Google is not really helping but since someone here may know....
Have 2008 Expy EL with rear air suspension. Has always worked great but over the cold months started to get a sag on one side and the air compressor making more and more noise. Figure I'd wait it out until warmer. Few days ago came out and saw rear was in low rider status on both sides (different from the usual "lean"). Started it up and air compressor didnt come on. Poop, the compressor finally bit it.
I know there are coilover replacements but I have no time to swap them out (long hours and riding on the bump stops is not fun). Rockauto had them & fedexed overnight for an extra $13 (BTW, had I known they were 30 miles away I would not have overnighted them, thanks buds). Put in the compressor and nothing. Check 60A fuse, its OK. Check 10A logic fuse, its OK. Pull relay and bench test - its OK.
Break out the DMM. I see 7.3V on the coil side of the relay.

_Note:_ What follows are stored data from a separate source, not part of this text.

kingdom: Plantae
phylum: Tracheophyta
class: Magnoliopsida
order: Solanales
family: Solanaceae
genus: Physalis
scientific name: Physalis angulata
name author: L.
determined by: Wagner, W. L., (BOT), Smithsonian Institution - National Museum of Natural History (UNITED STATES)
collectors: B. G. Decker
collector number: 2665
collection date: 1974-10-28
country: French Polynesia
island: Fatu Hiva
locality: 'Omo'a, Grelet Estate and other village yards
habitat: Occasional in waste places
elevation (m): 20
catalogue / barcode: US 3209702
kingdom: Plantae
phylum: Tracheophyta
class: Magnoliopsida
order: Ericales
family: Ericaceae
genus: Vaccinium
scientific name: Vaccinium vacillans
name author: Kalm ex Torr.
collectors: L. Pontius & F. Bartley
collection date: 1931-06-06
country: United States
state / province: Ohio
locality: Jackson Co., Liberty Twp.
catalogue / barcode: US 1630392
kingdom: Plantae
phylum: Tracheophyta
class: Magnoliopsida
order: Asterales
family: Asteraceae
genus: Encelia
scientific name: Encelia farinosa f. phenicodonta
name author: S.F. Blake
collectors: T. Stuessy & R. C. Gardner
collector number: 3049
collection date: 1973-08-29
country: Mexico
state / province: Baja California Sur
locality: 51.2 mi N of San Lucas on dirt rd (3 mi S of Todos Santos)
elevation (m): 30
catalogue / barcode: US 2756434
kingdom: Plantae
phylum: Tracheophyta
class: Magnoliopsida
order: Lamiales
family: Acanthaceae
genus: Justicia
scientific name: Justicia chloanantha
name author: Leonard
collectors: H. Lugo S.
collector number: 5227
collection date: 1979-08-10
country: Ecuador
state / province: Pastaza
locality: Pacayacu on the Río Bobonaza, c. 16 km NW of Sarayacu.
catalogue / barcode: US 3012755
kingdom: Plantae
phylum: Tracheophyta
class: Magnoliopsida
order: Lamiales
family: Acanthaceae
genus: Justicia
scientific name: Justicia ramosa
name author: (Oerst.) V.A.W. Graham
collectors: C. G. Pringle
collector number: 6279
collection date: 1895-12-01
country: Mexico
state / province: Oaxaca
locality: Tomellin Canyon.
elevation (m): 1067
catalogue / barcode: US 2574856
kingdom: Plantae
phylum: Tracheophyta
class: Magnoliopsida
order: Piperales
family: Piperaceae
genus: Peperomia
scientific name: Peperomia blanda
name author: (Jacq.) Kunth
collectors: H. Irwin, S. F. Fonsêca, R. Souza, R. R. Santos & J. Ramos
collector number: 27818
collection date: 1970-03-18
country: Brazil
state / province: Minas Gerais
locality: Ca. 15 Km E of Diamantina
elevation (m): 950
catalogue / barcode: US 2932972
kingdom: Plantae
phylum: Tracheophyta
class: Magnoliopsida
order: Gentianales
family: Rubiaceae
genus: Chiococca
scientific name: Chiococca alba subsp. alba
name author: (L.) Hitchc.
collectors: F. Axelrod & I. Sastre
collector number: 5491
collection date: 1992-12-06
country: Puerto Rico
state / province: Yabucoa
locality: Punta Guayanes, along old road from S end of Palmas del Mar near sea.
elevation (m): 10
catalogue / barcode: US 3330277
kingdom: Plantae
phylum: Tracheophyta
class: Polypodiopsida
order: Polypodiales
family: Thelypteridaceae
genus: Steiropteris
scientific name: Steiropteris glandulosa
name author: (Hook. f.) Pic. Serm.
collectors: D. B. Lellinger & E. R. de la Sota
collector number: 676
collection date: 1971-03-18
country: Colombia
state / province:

OK, whatever - I'll jump the load side of the relay and see what happens. Back in business, compressor starts and back end comes up. I put my DMM on the coil side of the relay and decide to pump it up until I see the 7.3V drop out. It doesnt, it just stays at 7.3V. Weird. Back end is in sky jacker state but its better than the bump stops.
There is a VDM module that takes the signal from the rear suspension ride height & sends the output to the relay / compressor. There are also some solenoids and vent commands (as well as CAN bus stuff), but its weird that its sending a low volt signal to the relay. I found exactly one thread on the internet from 2013 with the same issue - and of course there are no replies or updates (thanks bud).
I will swap out the air bags and rear shocks (its got 189K miles), but the VDM may need some dealer programming according to the internet? I really dont want to start ordering parts willy nilly. I'll check the ride height indicator when its not so wet out, that might be sending an bad signal.
Anyway, thoughts & ideas appreciated.
On the '96 Expedition there was a switch under the dash (or in glove box) that had to be triggered if you were jacking up the vehicle, etc. If you didn't do it in the proper order you might have to go through a gyration to reset the system. I sold the vehicle 10 years ago but remember that switch.
At least make sure if yours has it, you have it set correctly.
Reading your post, I'm pretty sure you already know all that.
Look for corrosion etc. on the height indicator.
Thanks, the newer ones are on the cluster (to shut off the air). Its just weird that it was working, compressor died, and now it's not.
Hmm, unless old compressor is still working and this was something different. Once it stops raining I'll go underneath it.
Check your height position sensors.
I think you have a less complex version of the Ford sourced system in my LR3. The ride height sensors and the valve block are the only trouble spots beyond the compressor which ou have changed. When one corner is giving trouble my system will dump all the air so the car will ride level on the bump stops back to the shop. I would expect you could use a good scanner to figure out which corner the problem is.
Update for the Google's sake.
Inspected vdm and ride height sensors / wiring, no issues. Picked up a code reader that would read the chassis codes, found a c1810 (or c1830) for height position sensor out of range.
Aha, my sensor(s) could be bad! I researched the code (and actually found the 100 page tech manual from ford) and discovered that my fault was due to a voltage _difference_ between the sensor readings. I had a leaky right rear air bag and kept jumpering the pump to get it to work daily - as a result the RR was usually low and the LR was in sky jacker land. I tried to figure out the vent circuit to drop everything down but couldn't find an easy way - so I just jumpered the pump back on and cranked the rear up until they were equal. Rake. Reset the codes and it appears all is well. Rear leveled out and no codes all the way home.
I think the 8V I saw on the relay coil circuit was a low voltage current test to see if the coil side was open / shorted - one of the faults I got was a "relay coil failure" when I had the relay unplugged.
Anyway, it looked like I needed to level the suspension and reset the codes for the system to work after a compressor change.